At the start of World War II in 1939, the Royal Navy was the largest in the world, but it suffered huge losses in the early stages, including the battle ships HMS Courageous, HMS Glorious and HMS Hood in the European Theatre, and HMS Repulse and HMS Prince of Wales off Singapore. WW2 records state that of the 1418 men on the Hood, only 3 survived, and over 3000 people were lost when the converted troopship Lancastria was sunk in June 1940, creating the greatest maritime disaster in Britain's history.
The Navy's role during WW2 was to provide cover during evacuations and operations; guard the sea lanes enabling British armed forces to fight in remote parts of the world such as North Africa, the Mediterranean and the Far East, and escort convoys across the Atlantic and Arctic Oceans and protect them from air, surface and submarine attack.
Successes against enemy naval ships included the sinking of the Bismarck, which effectively ended Germany's surface ship capabilities, and the German battleship Scharnhorst. The Royal Navy provided critical cover during British evacuations from Dunkirk, and launched the first all-aircraft naval attack in military history at the Battle of Taranto.

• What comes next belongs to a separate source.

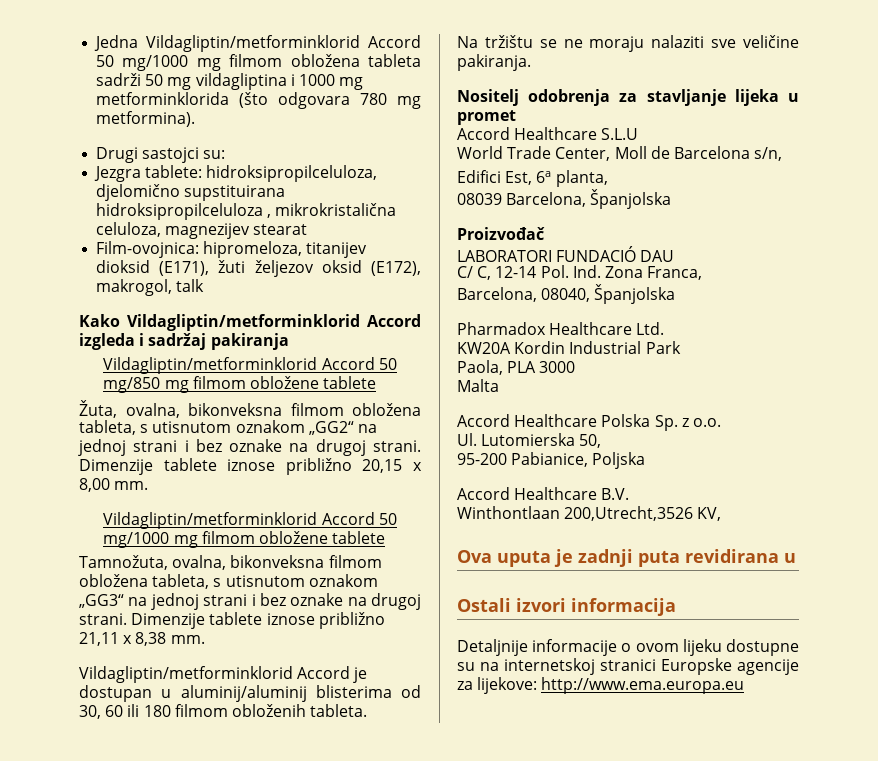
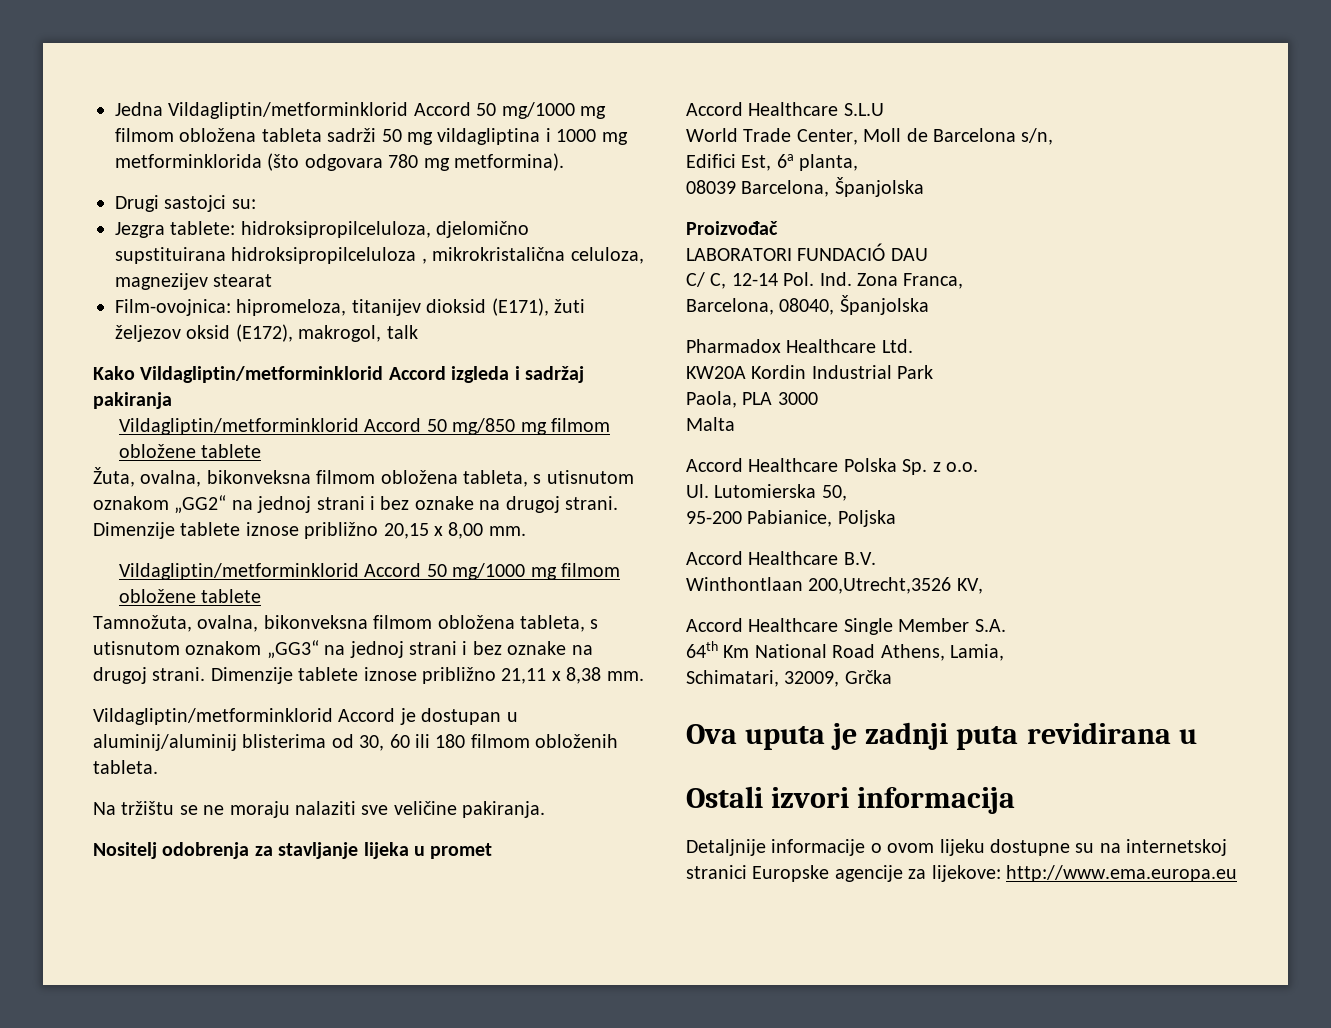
(722, 514) none -> [686,618,1006,635] [686,641,1004,661] [686,670,892,687] // Accord Healthcare Single Member S.A. // 64th Km National Road Athens, Lamia, // Schimatari, 32009, Grčka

Although there are large numbers of naval records relating to the Second World War, it is difficult to isolate specific Royal Navy records for WWII losses. This is partly due to the integration of the three armed services, and to the addition of the British merchant fleet and its resources, as well as civil government and allied forces.
A preliminary British military report on war casualties in June 1946 listed the numbers of war dead by Navy, Army, Air Force, Women's Auxiliary Territorial Service, Merchant Navy, British Home Guard and Civilians. Records indicate 50,758 Royal Navy deaths as well as 30,248 Merchant Navy deaths, and include figures from the losses of Newfoundland and Southern Rhodesia.